_Your instructions_. Every record below, from the first line to the last, is to be set down again exactly.
◆ ◆ ◆
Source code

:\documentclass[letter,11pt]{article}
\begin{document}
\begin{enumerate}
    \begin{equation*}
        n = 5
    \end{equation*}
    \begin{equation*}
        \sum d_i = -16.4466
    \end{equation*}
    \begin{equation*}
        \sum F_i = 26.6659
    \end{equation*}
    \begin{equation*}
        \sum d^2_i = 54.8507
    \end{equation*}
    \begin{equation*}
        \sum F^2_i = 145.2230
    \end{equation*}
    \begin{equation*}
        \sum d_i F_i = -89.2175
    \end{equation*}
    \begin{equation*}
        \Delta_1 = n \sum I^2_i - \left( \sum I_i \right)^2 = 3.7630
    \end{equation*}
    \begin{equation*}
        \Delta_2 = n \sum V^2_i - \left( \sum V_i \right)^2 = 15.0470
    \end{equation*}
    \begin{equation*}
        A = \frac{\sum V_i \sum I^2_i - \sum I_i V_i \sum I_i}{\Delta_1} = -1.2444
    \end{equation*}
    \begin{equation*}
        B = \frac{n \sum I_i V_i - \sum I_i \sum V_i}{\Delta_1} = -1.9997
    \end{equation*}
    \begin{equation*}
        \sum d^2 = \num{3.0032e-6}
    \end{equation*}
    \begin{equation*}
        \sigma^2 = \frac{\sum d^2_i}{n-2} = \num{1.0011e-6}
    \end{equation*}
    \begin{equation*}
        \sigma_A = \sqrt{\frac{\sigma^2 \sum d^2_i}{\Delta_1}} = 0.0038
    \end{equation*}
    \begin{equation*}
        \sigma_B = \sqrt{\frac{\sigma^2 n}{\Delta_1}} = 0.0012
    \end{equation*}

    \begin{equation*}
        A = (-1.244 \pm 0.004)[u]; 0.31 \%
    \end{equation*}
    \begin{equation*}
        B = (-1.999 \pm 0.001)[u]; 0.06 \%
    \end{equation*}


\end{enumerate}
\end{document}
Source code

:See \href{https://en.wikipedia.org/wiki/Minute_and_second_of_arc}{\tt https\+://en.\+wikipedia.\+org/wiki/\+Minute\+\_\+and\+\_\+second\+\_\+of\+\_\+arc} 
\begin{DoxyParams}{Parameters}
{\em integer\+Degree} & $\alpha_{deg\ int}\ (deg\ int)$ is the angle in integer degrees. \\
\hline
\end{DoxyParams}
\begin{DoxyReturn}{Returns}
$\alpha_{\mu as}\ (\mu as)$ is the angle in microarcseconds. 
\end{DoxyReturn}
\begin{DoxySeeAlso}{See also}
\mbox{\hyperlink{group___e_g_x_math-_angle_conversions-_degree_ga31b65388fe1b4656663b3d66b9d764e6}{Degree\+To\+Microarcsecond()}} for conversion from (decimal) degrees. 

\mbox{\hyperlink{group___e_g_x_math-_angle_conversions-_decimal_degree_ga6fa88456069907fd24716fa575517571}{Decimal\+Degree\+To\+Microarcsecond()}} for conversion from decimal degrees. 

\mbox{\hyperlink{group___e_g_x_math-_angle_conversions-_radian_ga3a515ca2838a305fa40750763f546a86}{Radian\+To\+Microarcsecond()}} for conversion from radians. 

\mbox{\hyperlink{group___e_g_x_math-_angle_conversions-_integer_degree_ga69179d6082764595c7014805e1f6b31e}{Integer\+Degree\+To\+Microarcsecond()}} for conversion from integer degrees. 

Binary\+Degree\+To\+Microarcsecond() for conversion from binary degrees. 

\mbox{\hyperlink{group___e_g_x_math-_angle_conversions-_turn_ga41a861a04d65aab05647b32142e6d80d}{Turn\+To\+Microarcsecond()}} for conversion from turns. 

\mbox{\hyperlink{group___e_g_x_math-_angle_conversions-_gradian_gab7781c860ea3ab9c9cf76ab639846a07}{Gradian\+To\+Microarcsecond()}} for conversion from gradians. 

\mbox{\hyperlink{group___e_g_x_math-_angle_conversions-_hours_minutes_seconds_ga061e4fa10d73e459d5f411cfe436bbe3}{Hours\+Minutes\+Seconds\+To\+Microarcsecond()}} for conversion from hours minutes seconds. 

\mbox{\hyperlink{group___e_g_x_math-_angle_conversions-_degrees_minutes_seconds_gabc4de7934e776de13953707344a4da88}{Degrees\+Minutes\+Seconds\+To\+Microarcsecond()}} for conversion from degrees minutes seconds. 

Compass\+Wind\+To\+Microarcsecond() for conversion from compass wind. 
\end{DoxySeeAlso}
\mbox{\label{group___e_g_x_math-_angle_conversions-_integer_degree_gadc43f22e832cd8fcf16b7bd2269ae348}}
◆ ◆ ◆
_The answer_.
Source code

:\documentclass[letter,11pt]{article}
\begin{document}
\begin{enumerate}
    \begin{equation*}
        n = 5
    \end{equation*}
    \begin{equation*}
        \sum d_i = -16.4466
    \end{equation*}
    \begin{equation*}
        \sum F_i = 26.6659
    \end{equation*}
    \begin{equation*}
        \sum d^2_i = 54.8507
    \end{equation*}
    \begin{equation*}
        \sum F^2_i = 145.2230
    \end{equation*}
    \begin{equation*}
        \sum d_i F_i = -89.2175
    \end{equation*}
    \begin{equation*}
        \Delta_1 = n \sum I^2_i - \left( \sum I_i \right)^2 = 3.7630
    \end{equation*}
    \begin{equation*}
        \Delta_2 = n \sum V^2_i - \left( \sum V_i \right)^2 = 15.0470
    \end{equation*}
    \begin{equation*}
        A = \frac{\sum V_i \sum I^2_i - \sum I_i V_i \sum I_i}{\Delta_1} = -1.2444
    \end{equation*}
    \begin{equation*}
        B = \frac{n \sum I_i V_i - \sum I_i \sum V_i}{\Delta_1} = -1.9997
    \end{equation*}
    \begin{equation*}
        \sum d^2 = \num{3.0032e-6}
    \end{equation*}
    \begin{equation*}
        \sigma^2 = \frac{\sum d^2_i}{n-2} = \num{1.0011e-6}
    \end{equation*}
    \begin{equation*}
        \sigma_A = \sqrt{\frac{\sigma^2 \sum d^2_i}{\Delta_1}} = 0.0038
    \end{equation*}
    \begin{equation*}
        \sigma_B = \sqrt{\frac{\sigma^2 n}{\Delta_1}} = 0.0012
    \end{equation*}

    \begin{equation*}
        A = (-1.244 \pm 0.004)[u]; 0.31 \%
    \end{equation*}
    \begin{equation*}
        B = (-1.999 \pm 0.001)[u]; 0.06 \%
    \end{equation*}


\end{enumerate}
\end{document}
Source code

:See \href{https://en.wikipedia.org/wiki/Minute_and_second_of_arc}{\tt https\+://en.\+wikipedia.\+org/wiki/\+Minute\+\_\+and\+\_\+second\+\_\+of\+\_\+arc} 
\begin{DoxyParams}{Parameters}
{\em integer\+Degree} & $\alpha_{deg\ int}\ (deg\ int)$ is the angle in integer degrees. \\
\hline
\end{DoxyParams}
\begin{DoxyReturn}{Returns}
$\alpha_{\mu as}\ (\mu as)$ is the angle in microarcseconds. 
\end{DoxyReturn}
\begin{DoxySeeAlso}{See also}
\mbox{\hyperlink{group___e_g_x_math-_angle_conversions-_degree_ga31b65388fe1b4656663b3d66b9d764e6}{Degree\+To\+Microarcsecond()}} for conversion from (decimal) degrees. 

\mbox{\hyperlink{group___e_g_x_math-_angle_conversions-_decimal_degree_ga6fa88456069907fd24716fa575517571}{Decimal\+Degree\+To\+Microarcsecond()}} for conversion from decimal degrees. 

\mbox{\hyperlink{group___e_g_x_math-_angle_conversions-_radian_ga3a515ca2838a305fa40750763f546a86}{Radian\+To\+Microarcsecond()}} for conversion from radians. 

\mbox{\hyperlink{group___e_g_x_math-_angle_conversions-_integer_degree_ga69179d6082764595c7014805e1f6b31e}{Integer\+Degree\+To\+Microarcsecond()}} for conversion from integer degrees. 

Binary\+Degree\+To\+Microarcsecond() for conversion from binary degrees. 

\mbox{\hyperlink{group___e_g_x_math-_angle_conversions-_turn_ga41a861a04d65aab05647b32142e6d80d}{Turn\+To\+Microarcsecond()}} for conversion from turns. 

\mbox{\hyperlink{group___e_g_x_math-_angle_conversions-_gradian_gab7781c860ea3ab9c9cf76ab639846a07}{Gradian\+To\+Microarcsecond()}} for conversion from gradians. 

\mbox{\hyperlink{group___e_g_x_math-_angle_conversions-_hours_minutes_seconds_ga061e4fa10d73e459d5f411cfe436bbe3}{Hours\+Minutes\+Seconds\+To\+Microarcsecond()}} for conversion from hours minutes seconds. 

\mbox{\hyperlink{group___e_g_x_math-_angle_conversions-_degrees_minutes_seconds_gabc4de7934e776de13953707344a4da88}{Degrees\+Minutes\+Seconds\+To\+Microarcsecond()}} for conversion from degrees minutes seconds. 

Compass\+Wind\+To\+Microarcsecond() for conversion from compass wind. 
\end{DoxySeeAlso}
\mbox{\label{group___e_g_x_math-_angle_conversions-_integer_degree_gadc43f22e832cd8fcf16b7bd2269ae348}}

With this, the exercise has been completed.